Not bread and water forever.
Not escaping people.
Not leaving behind the burdens and gifts of being human.
But taking life itself and raising it.
Eating, but with dignity and ברכות (blessings).
Marriage, but with קדושה.
Business, but with honesty.
Speech, but with care.
Family, friendship, work, responsibility, children, community — all the ordinary places of life becoming places where Hashem is served.
And this is where something my mashgiach, HaRav Beryl Weisbord שליט״א, once told me that has stayed with me. When I was frustrated with myself and said, “Why can’t I just lock myself away for a few years and work on myself like Rashbi?” the answer I got back was simple:
If Hashem wanted that, He would have made the world so.
If isolation were the ideal path for us, that is how Hashem would have built our עבודת ה׳ (service of Hashem). But He didn’t. He built a world of people. A world of ציבור. A world of family, marriage, children, neighbors, misunderstandings, obligations, repair, and return. Which means that the place where He wants most of us to become holy is not outside of life, but inside of it.
That is not a compromise. That is the plan.
So yes, a person should want more. He should raise the bar. He should refuse to become aנבל ברשות התורה. He should push himself beyond what is merely comfortable, beyond what is merely permitted. But he should do that in a way that elevates the ציבור rather than leaving it behind. Let him become the rav, the tzaddik (righteous person), the one who lifts the room. But not by becoming so separate that he is no longer part of the room.
Maybe that is the deepest meaning of the opening of the פרשה:
“דבר אל כל עדת בני ישראל ואמרת אליהם קדושים תהיו”
Your holiness is not meant to sever you from the people. It is meant to deepen your place within them. The measure of קדושה is not how far you can get from ordinary life, but how high ordinary life can be lifted by your own personal עבודה (service).
So the mitzvah is more demanding than we think, because it does not let us hide inside technical permission.
And it is more human than we think, because it does not ask us to become angels. As we know, an angel has a single foot; he does not “walk” in the conventional sake. We are people. We walk, we grow, we struggle, we are real. That is why the Torah was given to us, and not to the angels.
It asks us to become holy human beings.
To live among other people.
To carry the beauty and burden of ordinary life.
To show up for the ציבור.
To build a home.
To raise children.
To repair what we break.
To be inspired, to get inspired, and to inspire others.

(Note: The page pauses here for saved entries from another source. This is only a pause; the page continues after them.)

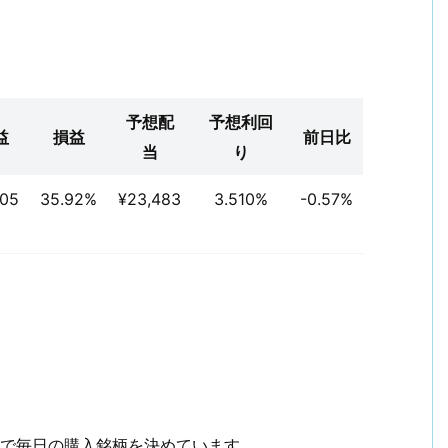
予想配
予想利回
益
損益
前日比
当
り
805
35.92%
¥23,483
3.510%
-0.57%
で毎日の購入銘柄を決めています。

May we be זוכה to hear the call of קדושים תהיו in the way the תורה meant it to be heard: not as a push to run away from life, and not as an excuse to settle for what is merely permitted, but as a demand to become greater within life itself. May we strive for real קדושה — attainable קדושה, honest קדושה, קדושה with real goals, among real people, in the midst of real life. May our קדושה be rooted not in our imagination, but in the Ribbono Shel Olam, who is the שורש הקדושה. And may our pursuit of holiness never come at the expense of those around us. Rather, may it refine us without making us harsh, elevate us without making us distant, and expand us without making us act smaller toward others. May we be זוכה not to settle for the bare minimum, but to embrace the קדושה for which man was originally created — and to recover it not alone, but together, בתוך כל עדת בני ישראל. And may our קדושה lift us upward while also lifting the people around us, so that through us there is more אמת (truth), more warmth, more growth, and more מקום for the שכינה (Divine Presence) within כל עדת בני ישראל. Through that effort may we usher in משיח צדיקנו.